Executives to Rio+20 Participants: Take Action for Sustainable Business Growth

Steven Bobson, Europe & Americas Editor
February 22, 2012 /

Policymakers and the business community should ramp up collaboration and demonstrate renewed leadership in order to achieve sustainable and equitable growth objectives, according to recommendations from KPMG’s “Business Perspective on Sustainable Growth: Preparing for Rio+20″ global summit.

Summit attendees agreed to the recommendations as part of the meeting’s goal of providing business input to Rio+20, the upcoming global policy summit in June.

Yvo de Boer, KPMG’s Special Global Advisor on Climate Change and Sustainability said: “Today’s leaders are struggling with complexity. Until now, we found global trends on energy, water security and food scarcity complex enough.

“The convergence of other forces such as population growth, deforestation and a surging middle class is impacting business and the world around us. Leaders are overwhelmed by the sheer scale of these problems and struggling to act. There are ways to solve these problems, and that includes harnessing the capacity of business.”

“I am encouraged by the exchange of ideas at this Summit from business leaders who are not going to wait. In fact, they are already moving ahead with sustainable solutions. That said, even active leaders with sustainable business practices will run into problems if the policy framework does not create the right investment conditions.”

De Boer said the meeting’s findings included near-unanimous recommendations for Rio+20. Among them, policy leaders should provide long-term, stable and transparent policy frameworks and incentives to scale-up investment in sustainable development; provide strong price signals on resource scarcity and environmental impacts in order to drive investment in sustainable growth; and deliver new platforms for public-private collaboration at the international and national levels.

Georg Kell, Executive Director of the UN Global Compact said, “While it is encouraging to see sustainability valued so highly on corporate agendas, we are far from reaching a tipping point. Most companies are not doing enough, and many are not doing anything to address pressing challenges. Rio+20 will be a critical opportunity to change that and move corporate sustainability to global scale. We encourage businesses everywhere to come to Rio with strong commitments and transformative solutions.”

The Summit included recommendations for business to reduce its focus on short-term performance in favor of longer term sustainable growth.
Adopt stretching sustainability targets – for example to reduce water, energy and material use – in order to drive innovation.

“Business affects the state of the world, and the state of the world is now affecting business,” said de Boer. “This Summit has provided a forum for business to offer a constructive perspective to the ongoing sustainability discussion. We are taking these outcomes to Rio+20 to contribute the business perspective, so we can move the sustainability agenda forward.”

The KPMG summit attracted more than 600 top CEOs and senior business leaders from many of the world’s major corporations, along with key policymakers.
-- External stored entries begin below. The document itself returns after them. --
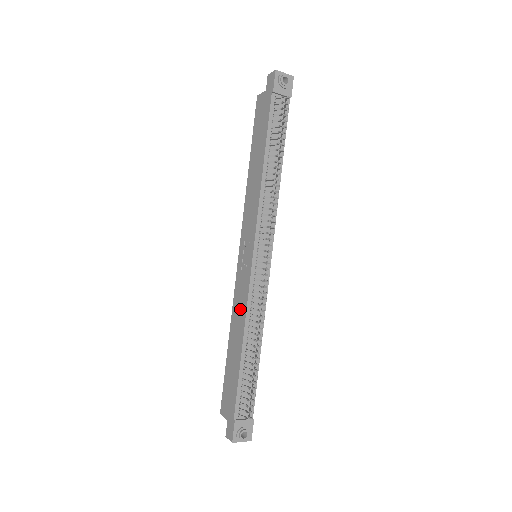
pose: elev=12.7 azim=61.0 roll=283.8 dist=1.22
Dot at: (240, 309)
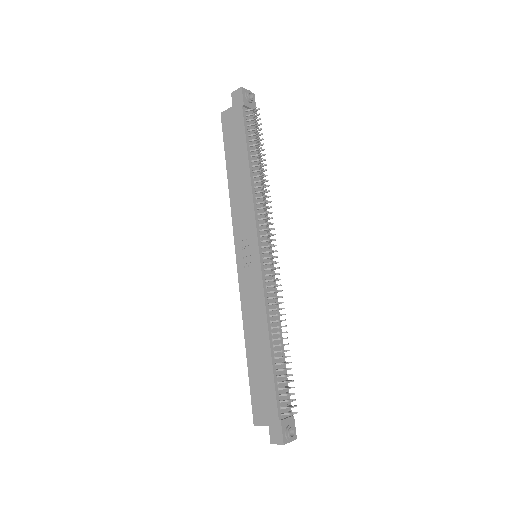
Dot at: (255, 309)
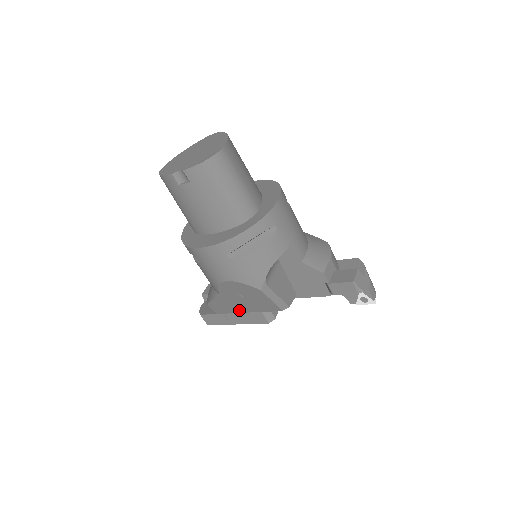
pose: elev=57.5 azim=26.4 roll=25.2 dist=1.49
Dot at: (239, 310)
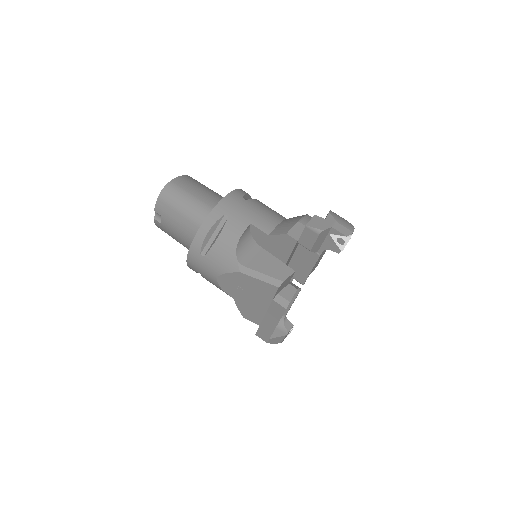
Dot at: (262, 309)
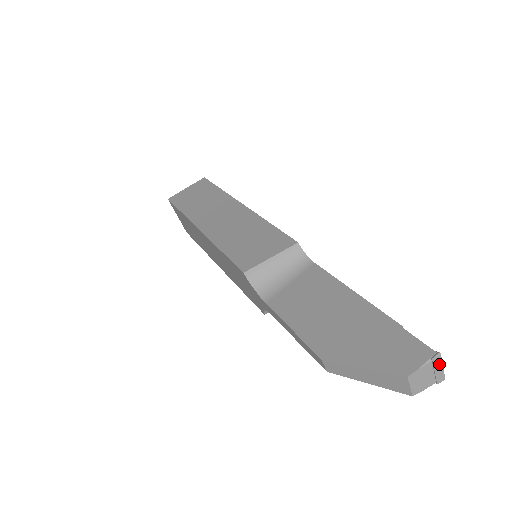
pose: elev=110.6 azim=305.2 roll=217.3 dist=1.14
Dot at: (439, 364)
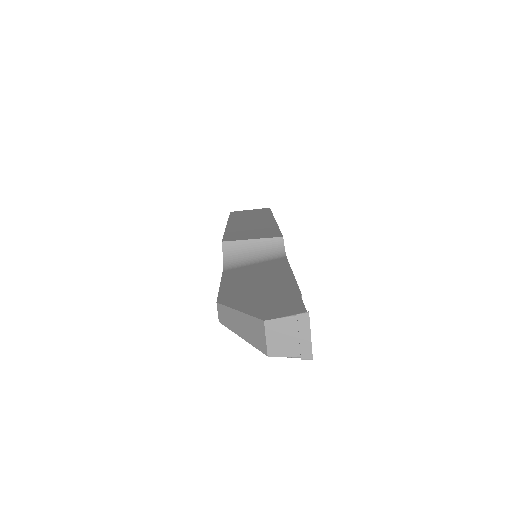
Dot at: (306, 328)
KPMG International hosted the event, in collaboration with the United Nations Global Compact (UNGC), the World Business Council for Sustainable Development (WBCSD) and the United Nations Environment Programme (UNEP).

Speakers included UN Secretary-General Ban Ki-moon, New York Mayor Michael Bloomberg, former US President Bill Clinton, KPMG International Chairman Michael Andrew, and John B. Veihmeyer, chairman of KPMG’s Americas region and Chairman and CEO of KPMG LLP (US), as well as 50 top CEOs and prominent business and policy voices including: Alstom, the European Climate Action Commission, General Motors, International Finance Corporation, Novozymes, the Organisation for Economic Co-operation and Development (OECD), Philips Electronics North America, Tetra Pak, Unilever and the World Business Council for Sustainable Development.

Central to the three days of discussion was a KPMG report, Expect the Unexpected: Building Business Value in a Changing World, which identifies the 10 megatrends that may impact business and industry.

The KPMG research identified that the external environmental costs of 11 key industry sectors had jumped 50 percent from US$566 billion to US$846 billion in eight years (2002 to 2010), averaging a doubling of these costs every 14 years.

Such external costs often are not reflected on financial statements because they may be items borne either by individuals or society at large, and are often both non-monetary and problematic to quantify for comparison with monetary values, such as the effects of pollution.

The report calculated that if companies had to pay for the full environmental costs of their production, they would lose 41 cents for every $1 in earnings on average.